(College Park) Deux amis originaires de l’Ohio qui ont participé à l’insurrection au Capitole des États-Unis le 6 janvier ont été condamnés mercredi à 45 jours de prison chacun.

Michael Kunzelman Associated Press

La peine imposée à Derek Jancart et Erik Rau par le juge James Boasberg pourrait maintenant faire jurisprudence, alors que quelque 600 autres émeutiers présumés attendent actuellement de répondre de leurs actes devant la justice.

MM. Jancart et Rau doivent se rapporter aux autorités carcérales au plus tard le 29 novembre.
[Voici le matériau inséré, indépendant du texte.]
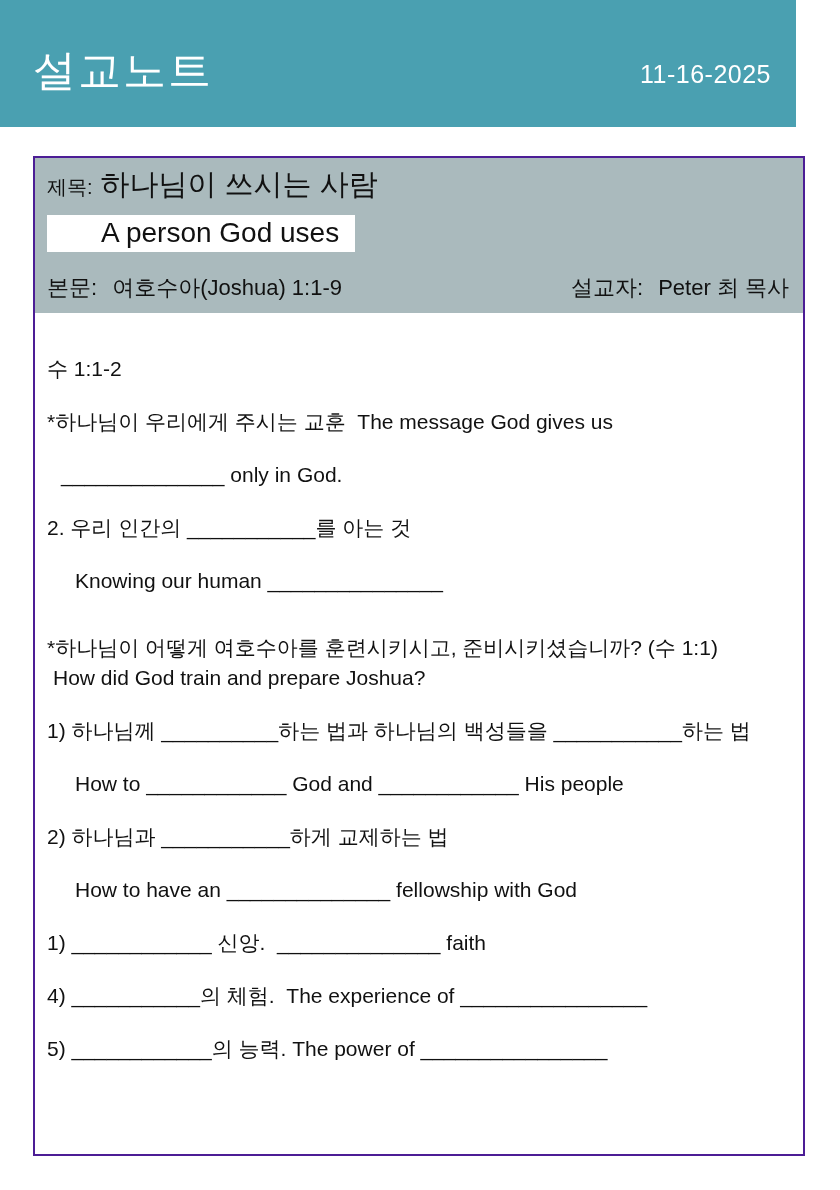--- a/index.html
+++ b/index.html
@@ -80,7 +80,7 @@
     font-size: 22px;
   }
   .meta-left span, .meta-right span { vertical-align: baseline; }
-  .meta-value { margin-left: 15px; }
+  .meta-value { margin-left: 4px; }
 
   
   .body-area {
Les deux hommes n’étaient pas accusés d’avoir commis des actes de violence ou de destruction au Capitole, ou encore d’avoir tenté d’empêcher le Congrès de confirmer la victoire de Joe Biden. Leurs avocats avaient comparé leurs actions à celles d’autres émeutiers qui ont échappé à la prison après avoir plaidé coupables à des infractions non violentes.

Les procureurs fédéraux ont répliqué que plusieurs facteurs justifiaient plutôt leur incarcération, et que cela sera le cas lors de nombreux procès à venir.

Ancien militaire, avec masque à gaz

Ils ont souligné que M. Jancart, un ancien soldat de l’armée de l’air, s’était préparé à la violence en amenant un masque à gaz et des radios avec émetteur-récepteur à Washington. M. Rau, l’employé d’une aciérie, était muni d’une trousse de premiers soins et de gants de Kevlar.

Selon les procureurs, MM. Jancart et Rau ont passé 40 minutes dans le Capitole et se sont rendus jusqu’au bureau de la présidente de la Chambre des représentants, Nancy Pelosi. M. Jancart aurait célébré la violence sur les réseaux sociaux et n’aurait témoigné d’aucun remords quand la police fédérale américaine l’a arrêté.

M. Rau aurait crié « Vous êtes encerclés ! » aux policiers, « Go, go, go ! » et « Yeah, ils viennent de défoncer les gardes ». Ces propos, ont dit les procureurs, sont « comparables à une incitation à l’insurrection et ont contribué à l’atmosphère de terreur cette journée-là ».

Ce n’était pas une manifestation. Il est important de faire comprendre aux futurs émeutiers et émeutiers potentiels - surtout à ceux qui auraient l’intention d’influencer le processus démocratique de manière inappropriée — que leurs gestes auront des conséquences.

Extrait de la déclaration des procureurs fédéraux

Le juge Boasberg a lancé aux deux hommes que les autres émeutiers et eux ont tenté de miner la passation pacifique des pouvoirs après une élection démocratique. « Il y a peu de gestes aussi graves que ceux posés par ce groupe ce jour-là », a dit le magistrat.

MM. Jancart et Rau se sont excusés et ont exprimé leurs regrets. M. Jancart a dit s’être laissé emporter par le moment et avoir suivi la foule. Il a ajouté que ses gestes sont inexcusables.

M. Jancart a été arrêté chez lui, dans l’Ohio, en février, et M. Rau en juillet. Les deux hommes ont plaidé coupables à une accusation d’inconduite au Capitole, une infraction passible de six mois de prison.

Plus de 80 accusés ont plaidé coupables à des accusations en lien avec l’insurrection, mais seulement sept autres, en plus de MM. Jancart et Rau, ont été condamnés jusqu’à présent : un homme de la Floride a écopé de huit moins de prison pour être entré dans la chambre du Sénat ; deux hommes ont été condamnés au temps déjà passé en prison après six mois de détention ; deux autres ont été assignés à domicile ; et deux ont écopé d’une sentence suspendue.

Les sentences suspendues ne devraient pas être imposées par défaut, ont fait valoir les procureurs, surtout quand des facteurs aggravants s’ajoutent au fait d’être entré illégalement dans le Capitole.

Deux autres émeutiers, Andrew Ryan Bennett et Danielle Doyle, connaîtront leur peine vendredi. Les procureurs demandent une assignation à domicile de trois mois pour M. Bennett et de deux mois pour Mme Doyle.

L’avocate de M. Rau a demandé quelle différence il y a entre leurs dossiers et celui de son client. M. Bennett et Mme Doyle ne sont pas non plus accusés de violence ou de destruction, et Mme Doyle aurait été filmée en train d’engueuler un policier après être entrée dans le Capitole par une fenêtre brisée.

Plus d’une cinquantaine d’autres émeutiers connaîtront leur peine d’ici la fin de l’année.